Diabetes is a disorder in which there is an excess of glucose in the blood due to a lack of or resistance to the action of insulin, the hormone that allows glucose to be metabolized and used by the body’s cells.

Gestational diabetes appears only during pregnancy and occurs as a result of insulin resistance produced by hormones coming from the placenta. The higher the insulin production, the higher the probability of developing this particular type of diabetes that usually appears during the last 2-3 months of pregnancy.

This disorder usually occurs in pregnant women over 35 years of age with a history of gestational diabetes or family members with diabetes in adulthood.

The consequences for the baby are:

  • Excess birth weight.
  • Complications in childbirth.
  • Possible premature delivery due to excessive weight and future risk of developing diabetes in adulthood or hypoglycemia at birth.

For its diagnosis, the O’Sullivan test is performed, which consists in the determination of glucose after ingesting 50 grams of glucose. In this case, glucose levels should be less than 140mg/dl, but if this is not the case, the glucose curve is performed.
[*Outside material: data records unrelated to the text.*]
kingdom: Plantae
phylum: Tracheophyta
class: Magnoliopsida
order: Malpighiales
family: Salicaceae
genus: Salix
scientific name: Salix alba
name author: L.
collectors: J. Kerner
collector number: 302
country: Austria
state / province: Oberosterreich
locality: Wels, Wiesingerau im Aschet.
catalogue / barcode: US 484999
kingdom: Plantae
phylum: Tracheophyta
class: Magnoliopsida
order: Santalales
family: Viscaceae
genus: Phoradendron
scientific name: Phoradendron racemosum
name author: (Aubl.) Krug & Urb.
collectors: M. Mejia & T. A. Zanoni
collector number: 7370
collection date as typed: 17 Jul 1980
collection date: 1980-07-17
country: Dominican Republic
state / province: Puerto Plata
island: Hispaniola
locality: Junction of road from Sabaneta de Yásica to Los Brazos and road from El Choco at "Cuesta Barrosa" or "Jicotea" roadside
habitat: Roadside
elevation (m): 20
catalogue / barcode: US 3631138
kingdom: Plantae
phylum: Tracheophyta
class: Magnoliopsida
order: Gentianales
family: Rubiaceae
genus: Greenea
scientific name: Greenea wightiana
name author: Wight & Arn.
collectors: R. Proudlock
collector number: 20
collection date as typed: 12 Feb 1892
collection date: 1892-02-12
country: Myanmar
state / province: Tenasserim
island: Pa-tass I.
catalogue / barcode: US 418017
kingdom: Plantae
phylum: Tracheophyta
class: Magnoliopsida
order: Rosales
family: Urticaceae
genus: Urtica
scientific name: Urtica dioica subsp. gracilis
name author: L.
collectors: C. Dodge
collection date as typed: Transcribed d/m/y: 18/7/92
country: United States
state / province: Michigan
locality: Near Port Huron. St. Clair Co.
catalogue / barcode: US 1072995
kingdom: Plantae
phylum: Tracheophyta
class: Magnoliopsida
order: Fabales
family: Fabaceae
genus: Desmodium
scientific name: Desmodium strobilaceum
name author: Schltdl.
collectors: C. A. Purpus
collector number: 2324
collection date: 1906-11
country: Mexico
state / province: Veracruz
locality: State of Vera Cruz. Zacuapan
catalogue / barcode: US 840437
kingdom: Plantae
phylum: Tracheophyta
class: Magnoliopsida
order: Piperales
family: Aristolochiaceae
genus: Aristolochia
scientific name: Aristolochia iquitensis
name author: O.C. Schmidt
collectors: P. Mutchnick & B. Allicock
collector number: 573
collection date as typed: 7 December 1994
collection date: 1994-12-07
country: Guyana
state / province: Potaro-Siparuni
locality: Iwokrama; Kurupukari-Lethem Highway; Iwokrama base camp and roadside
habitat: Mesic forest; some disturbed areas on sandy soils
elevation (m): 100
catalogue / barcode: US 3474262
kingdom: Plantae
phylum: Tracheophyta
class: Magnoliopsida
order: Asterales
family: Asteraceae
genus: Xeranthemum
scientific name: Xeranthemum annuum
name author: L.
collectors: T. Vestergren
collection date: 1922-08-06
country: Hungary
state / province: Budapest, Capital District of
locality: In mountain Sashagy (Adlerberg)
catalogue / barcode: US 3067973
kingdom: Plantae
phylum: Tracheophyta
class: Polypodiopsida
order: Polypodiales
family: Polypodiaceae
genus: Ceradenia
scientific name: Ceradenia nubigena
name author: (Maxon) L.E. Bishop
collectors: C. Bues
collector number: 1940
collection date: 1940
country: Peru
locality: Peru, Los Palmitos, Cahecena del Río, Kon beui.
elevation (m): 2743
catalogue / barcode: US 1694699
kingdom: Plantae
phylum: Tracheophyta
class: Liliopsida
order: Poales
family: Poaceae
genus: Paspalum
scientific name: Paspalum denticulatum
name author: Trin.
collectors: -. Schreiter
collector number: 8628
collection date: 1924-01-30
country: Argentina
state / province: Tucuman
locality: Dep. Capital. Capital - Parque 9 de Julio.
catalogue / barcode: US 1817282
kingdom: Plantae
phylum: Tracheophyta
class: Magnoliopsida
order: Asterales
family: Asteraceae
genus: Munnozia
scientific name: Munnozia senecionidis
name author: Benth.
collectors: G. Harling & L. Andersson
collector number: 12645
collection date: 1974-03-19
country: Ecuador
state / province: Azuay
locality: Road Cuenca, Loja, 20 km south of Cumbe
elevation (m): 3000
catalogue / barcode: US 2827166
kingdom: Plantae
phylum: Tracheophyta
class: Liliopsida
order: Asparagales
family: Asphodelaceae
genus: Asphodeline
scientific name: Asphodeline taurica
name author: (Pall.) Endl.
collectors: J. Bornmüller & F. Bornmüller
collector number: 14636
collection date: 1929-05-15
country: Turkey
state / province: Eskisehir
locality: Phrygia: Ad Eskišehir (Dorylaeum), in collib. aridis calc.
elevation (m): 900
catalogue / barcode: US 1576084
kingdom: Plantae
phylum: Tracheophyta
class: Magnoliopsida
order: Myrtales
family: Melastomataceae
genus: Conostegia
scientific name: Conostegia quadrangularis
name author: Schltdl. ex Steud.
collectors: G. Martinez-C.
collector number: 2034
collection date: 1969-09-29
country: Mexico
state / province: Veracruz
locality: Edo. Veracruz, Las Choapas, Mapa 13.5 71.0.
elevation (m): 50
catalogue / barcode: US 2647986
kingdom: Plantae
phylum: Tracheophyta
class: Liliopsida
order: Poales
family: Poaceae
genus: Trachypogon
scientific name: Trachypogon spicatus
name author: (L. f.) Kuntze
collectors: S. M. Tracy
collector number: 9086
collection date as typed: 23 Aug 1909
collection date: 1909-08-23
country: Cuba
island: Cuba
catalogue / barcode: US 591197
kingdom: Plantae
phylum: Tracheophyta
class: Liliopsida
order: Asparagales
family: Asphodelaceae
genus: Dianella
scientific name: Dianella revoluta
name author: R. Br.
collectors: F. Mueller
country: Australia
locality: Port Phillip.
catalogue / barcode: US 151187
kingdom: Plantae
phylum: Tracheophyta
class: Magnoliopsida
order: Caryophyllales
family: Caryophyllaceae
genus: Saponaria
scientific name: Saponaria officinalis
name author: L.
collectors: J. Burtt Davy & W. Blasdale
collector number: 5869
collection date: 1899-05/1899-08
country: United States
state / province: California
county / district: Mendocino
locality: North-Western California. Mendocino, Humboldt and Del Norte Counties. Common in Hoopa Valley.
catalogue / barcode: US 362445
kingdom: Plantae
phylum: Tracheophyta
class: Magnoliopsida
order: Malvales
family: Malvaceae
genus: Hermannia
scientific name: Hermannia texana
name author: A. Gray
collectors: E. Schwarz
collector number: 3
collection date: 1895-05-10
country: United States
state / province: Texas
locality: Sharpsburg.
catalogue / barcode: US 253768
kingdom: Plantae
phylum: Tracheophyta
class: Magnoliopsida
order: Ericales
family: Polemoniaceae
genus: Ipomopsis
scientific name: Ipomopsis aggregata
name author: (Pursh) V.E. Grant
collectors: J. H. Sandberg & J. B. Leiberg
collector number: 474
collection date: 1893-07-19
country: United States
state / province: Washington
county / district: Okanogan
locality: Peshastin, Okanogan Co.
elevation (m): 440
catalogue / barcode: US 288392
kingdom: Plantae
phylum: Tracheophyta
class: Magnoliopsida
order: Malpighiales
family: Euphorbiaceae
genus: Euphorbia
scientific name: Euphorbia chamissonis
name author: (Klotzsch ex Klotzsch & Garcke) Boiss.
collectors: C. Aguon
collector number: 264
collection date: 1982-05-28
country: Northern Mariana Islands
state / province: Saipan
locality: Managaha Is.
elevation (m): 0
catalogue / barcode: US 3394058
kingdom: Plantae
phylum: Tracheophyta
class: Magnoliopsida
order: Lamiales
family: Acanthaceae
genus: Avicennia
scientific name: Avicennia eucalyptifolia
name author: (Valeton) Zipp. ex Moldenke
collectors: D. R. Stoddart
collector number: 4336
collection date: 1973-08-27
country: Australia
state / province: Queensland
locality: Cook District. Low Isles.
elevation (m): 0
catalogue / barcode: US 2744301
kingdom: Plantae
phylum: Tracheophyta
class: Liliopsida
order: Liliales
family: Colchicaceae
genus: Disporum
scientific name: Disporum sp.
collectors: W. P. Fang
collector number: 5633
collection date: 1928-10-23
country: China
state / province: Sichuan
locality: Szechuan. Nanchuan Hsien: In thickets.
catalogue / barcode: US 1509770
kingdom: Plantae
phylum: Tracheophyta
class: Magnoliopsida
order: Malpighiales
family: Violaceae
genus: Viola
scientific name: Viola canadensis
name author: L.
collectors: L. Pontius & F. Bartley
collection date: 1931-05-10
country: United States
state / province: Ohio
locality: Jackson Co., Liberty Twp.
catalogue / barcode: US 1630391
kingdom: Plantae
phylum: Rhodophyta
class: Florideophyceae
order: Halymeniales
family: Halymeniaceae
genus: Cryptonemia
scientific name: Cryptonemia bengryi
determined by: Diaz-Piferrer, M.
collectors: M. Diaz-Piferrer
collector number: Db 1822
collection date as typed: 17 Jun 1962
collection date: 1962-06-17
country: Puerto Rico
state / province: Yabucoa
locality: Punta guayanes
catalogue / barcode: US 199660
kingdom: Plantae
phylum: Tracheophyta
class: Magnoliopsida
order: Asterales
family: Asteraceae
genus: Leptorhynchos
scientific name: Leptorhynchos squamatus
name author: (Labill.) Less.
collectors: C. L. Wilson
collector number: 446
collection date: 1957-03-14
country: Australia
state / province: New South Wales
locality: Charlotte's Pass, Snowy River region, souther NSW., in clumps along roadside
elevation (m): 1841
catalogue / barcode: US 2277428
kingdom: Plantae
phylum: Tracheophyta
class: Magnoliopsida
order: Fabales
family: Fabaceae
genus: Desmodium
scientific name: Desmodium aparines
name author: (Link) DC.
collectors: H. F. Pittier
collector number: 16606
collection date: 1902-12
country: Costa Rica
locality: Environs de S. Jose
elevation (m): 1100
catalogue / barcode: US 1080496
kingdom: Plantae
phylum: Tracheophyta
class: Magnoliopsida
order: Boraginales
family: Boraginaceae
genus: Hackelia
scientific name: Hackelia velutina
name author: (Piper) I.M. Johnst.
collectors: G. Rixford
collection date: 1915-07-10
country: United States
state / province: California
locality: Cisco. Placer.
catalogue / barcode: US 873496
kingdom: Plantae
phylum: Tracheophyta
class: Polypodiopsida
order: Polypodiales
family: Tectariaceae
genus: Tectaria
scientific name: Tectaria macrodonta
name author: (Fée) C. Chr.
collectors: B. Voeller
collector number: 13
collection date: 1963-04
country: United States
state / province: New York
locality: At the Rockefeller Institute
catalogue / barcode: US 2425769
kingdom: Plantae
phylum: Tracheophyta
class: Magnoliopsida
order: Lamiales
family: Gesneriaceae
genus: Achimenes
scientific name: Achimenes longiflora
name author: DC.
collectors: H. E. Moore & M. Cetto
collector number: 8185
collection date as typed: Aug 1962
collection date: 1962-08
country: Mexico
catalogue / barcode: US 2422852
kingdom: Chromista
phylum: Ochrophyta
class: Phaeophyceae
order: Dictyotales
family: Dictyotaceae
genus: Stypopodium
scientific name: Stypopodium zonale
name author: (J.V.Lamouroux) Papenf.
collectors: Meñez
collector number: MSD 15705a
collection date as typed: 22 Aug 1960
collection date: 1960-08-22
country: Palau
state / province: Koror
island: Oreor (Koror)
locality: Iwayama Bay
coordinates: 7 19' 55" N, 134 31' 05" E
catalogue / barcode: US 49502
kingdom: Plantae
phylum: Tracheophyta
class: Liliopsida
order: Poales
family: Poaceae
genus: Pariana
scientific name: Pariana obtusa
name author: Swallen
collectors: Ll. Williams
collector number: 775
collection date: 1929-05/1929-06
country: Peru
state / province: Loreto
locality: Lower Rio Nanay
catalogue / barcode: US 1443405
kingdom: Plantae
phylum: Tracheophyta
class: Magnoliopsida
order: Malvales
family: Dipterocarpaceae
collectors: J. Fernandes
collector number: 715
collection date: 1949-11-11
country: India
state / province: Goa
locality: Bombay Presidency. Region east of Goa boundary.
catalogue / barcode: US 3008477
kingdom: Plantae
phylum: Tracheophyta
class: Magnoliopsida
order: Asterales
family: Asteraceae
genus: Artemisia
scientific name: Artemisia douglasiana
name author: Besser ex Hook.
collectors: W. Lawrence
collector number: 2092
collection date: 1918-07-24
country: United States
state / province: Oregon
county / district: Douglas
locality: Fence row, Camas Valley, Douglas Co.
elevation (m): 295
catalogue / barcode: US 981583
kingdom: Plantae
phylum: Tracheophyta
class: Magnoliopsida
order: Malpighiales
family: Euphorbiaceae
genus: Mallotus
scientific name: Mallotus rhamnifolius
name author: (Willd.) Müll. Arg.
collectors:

O’Sullivan: test for the analysis of glucose levels

The O’Sullivan test consists of the determination of glucose after ingesting 50 grams of this monosaccharide. Glucose levels must be less than 140mg/dl. If this is not the case, a glucose curve is performed in which 100 g of glucose is administered orally and the blood glucose level is determined before ingestion, one hour later and after two and three hours. It is considered pathological when two or more points are higher than 105-190-165-140 respectively.

See also  Why is vitamin D important?

Diet and exercise, the remedy to combat the effects of gestational diabetes

The treatment of gestational diabetes involves a healthy and balanced diet, regular exercise and glucose monitoring. Insulin will only be used in some cases.

Because this type of diabetes is caused by the placenta, the problem disappears after giving birth and therefore no further measures are necessary.

After pregnancy, the glucose curve is usually repeated to determine whether the diabetes has disappeared. In some cases it may persist after pregnancy and, in general, there may be a greater predisposition to develop adult-onset diabetes.